[EXCERPTED PASSAGE]
Last year, President Obama rolled back Bush-era restrictions on family-member travel and remittance payments, and promised to allow U.S. companies to provide cell phone and satellite telecommunications services. Now he is about to encourage visits by academics and artists in a return to Clinton-era policies of purposeful engagement. Such measures might foster more people-to-people contact, but he should be careful about going much further.
The more radical 2010 Travel Restriction Reform and Export Enhancement Act (H.R. 4645), reported out of the House Agriculture Committee on June 30, would streamline financial transactions with Cuban banks to speed U.S. farm exports and lift the U.S. ban on tourist travel to the island. While enhancing sales is a good thing, a horde of American vacationers now could revive the army-run tourist industry and kill the current cuentapropista revival.

[AVAILABLE DATA]
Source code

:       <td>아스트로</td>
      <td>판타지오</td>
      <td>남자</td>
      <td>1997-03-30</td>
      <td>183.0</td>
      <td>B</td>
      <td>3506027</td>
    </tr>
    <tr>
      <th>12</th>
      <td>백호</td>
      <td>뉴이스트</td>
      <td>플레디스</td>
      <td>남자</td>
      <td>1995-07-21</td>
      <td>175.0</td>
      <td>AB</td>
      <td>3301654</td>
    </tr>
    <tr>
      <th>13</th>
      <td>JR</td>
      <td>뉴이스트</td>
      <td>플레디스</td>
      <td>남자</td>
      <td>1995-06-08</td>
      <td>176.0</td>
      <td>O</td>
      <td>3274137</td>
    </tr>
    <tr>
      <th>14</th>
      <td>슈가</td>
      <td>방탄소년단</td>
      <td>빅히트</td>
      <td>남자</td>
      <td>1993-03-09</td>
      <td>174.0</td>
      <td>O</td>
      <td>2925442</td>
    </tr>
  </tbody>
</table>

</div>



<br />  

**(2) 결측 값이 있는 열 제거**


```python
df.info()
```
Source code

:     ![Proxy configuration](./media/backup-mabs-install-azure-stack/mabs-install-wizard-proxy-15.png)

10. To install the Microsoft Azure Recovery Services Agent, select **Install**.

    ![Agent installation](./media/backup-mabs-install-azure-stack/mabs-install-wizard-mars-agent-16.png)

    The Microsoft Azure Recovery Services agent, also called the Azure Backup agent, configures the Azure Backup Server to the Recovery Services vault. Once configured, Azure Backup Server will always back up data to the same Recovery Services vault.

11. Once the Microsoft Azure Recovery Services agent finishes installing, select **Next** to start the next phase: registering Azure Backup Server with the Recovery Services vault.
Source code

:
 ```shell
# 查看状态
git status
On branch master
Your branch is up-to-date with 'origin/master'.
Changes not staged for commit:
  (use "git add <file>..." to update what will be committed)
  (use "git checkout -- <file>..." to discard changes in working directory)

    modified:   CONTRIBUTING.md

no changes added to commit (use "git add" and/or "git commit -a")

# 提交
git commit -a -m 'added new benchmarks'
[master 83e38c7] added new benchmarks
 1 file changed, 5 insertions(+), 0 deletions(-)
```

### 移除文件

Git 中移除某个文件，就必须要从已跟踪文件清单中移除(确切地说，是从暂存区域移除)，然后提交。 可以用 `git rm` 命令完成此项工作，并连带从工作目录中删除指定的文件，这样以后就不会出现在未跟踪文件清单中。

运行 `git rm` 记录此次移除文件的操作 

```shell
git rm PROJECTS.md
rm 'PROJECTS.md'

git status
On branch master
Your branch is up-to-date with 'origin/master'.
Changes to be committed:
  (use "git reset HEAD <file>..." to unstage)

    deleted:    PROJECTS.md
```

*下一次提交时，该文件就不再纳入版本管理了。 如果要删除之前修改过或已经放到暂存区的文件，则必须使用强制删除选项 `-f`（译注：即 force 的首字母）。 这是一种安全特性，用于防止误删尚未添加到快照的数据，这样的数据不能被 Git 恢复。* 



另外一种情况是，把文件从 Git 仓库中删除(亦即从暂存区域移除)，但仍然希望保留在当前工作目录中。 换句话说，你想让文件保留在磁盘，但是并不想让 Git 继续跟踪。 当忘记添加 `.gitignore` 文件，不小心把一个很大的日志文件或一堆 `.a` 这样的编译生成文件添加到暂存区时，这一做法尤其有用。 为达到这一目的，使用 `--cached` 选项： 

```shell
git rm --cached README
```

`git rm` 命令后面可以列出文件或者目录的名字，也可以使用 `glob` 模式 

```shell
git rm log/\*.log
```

[WHAT THIS TASK INVOLVES] In the passage on U.S. policy toward Cuba, which committee reported out H.R. 4645, and on what date?

[PROBLEM SOLUTION] The House Agriculture Committee, on June 30.